*Try it:* The output should be all lines of the entries below in which the word "state" occurs.
....
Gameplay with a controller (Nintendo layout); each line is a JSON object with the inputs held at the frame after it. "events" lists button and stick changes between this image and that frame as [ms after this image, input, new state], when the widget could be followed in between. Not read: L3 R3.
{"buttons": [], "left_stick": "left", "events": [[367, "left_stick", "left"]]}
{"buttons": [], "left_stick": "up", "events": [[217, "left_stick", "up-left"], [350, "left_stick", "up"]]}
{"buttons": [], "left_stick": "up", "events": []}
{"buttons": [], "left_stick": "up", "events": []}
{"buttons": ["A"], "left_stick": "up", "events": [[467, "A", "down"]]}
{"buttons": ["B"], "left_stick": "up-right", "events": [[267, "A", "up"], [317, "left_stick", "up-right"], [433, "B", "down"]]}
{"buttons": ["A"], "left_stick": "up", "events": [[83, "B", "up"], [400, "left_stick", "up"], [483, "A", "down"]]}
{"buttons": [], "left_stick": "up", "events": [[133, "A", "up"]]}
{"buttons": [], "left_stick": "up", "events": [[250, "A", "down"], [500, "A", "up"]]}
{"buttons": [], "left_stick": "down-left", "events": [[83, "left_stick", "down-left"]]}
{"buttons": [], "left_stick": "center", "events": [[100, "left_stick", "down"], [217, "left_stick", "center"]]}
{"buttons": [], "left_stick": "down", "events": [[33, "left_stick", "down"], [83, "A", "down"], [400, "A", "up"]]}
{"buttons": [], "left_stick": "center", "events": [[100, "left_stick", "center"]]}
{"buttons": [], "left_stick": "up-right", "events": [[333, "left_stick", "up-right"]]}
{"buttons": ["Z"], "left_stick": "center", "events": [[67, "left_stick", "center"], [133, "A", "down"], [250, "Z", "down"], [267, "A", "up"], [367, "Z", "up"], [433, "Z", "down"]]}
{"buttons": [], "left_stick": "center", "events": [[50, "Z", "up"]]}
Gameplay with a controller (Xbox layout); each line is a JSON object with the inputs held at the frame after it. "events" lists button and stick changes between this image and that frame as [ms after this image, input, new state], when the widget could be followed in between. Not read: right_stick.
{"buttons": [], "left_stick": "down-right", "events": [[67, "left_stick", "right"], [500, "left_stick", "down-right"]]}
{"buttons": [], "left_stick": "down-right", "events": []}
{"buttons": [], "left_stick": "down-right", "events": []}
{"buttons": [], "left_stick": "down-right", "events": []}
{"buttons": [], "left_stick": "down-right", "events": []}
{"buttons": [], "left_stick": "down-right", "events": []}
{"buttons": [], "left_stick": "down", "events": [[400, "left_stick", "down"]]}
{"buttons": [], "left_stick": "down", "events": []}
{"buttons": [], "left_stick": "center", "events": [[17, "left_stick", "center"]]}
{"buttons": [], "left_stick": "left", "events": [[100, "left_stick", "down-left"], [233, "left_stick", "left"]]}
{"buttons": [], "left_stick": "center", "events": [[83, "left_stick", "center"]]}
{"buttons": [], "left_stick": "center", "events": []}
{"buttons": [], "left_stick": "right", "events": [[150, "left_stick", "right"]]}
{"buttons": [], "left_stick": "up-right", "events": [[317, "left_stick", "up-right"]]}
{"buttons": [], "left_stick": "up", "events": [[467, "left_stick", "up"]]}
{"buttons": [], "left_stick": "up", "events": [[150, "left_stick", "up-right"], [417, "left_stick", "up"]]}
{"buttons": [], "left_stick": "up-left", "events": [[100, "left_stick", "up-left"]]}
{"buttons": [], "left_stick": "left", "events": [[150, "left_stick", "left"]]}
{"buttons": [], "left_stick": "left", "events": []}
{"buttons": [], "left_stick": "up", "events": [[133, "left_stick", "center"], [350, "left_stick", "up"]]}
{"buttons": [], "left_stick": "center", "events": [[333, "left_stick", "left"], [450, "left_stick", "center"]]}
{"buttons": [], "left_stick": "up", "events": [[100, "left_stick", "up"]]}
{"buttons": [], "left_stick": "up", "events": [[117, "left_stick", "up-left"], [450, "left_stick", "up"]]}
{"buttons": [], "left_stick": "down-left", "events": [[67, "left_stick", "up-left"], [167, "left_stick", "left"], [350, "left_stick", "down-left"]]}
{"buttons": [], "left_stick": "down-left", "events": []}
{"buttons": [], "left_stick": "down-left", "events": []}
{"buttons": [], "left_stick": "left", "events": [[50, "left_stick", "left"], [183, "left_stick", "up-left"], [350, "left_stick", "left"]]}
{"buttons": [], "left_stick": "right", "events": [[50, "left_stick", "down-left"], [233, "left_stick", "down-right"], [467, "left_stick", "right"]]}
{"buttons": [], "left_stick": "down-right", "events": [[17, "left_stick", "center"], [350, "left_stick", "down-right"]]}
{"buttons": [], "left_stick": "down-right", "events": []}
....
*Answer to this exercise:*
Gameplay with a controller (Nintendo layout); each line is a JSON object with the inputs held at the frame after it. "events" lists button and stick changes between this image and that frame as [ms after this image, input, new state], when the widget could be followed in between. Not read: L3 R3.
Gameplay with a controller (Xbox layout); each line is a JSON object with the inputs held at the frame after it. "events" lists button and stick changes between this image and that frame as [ms after this image, input, new state], when the widget could be followed in between. Not read: right_stick.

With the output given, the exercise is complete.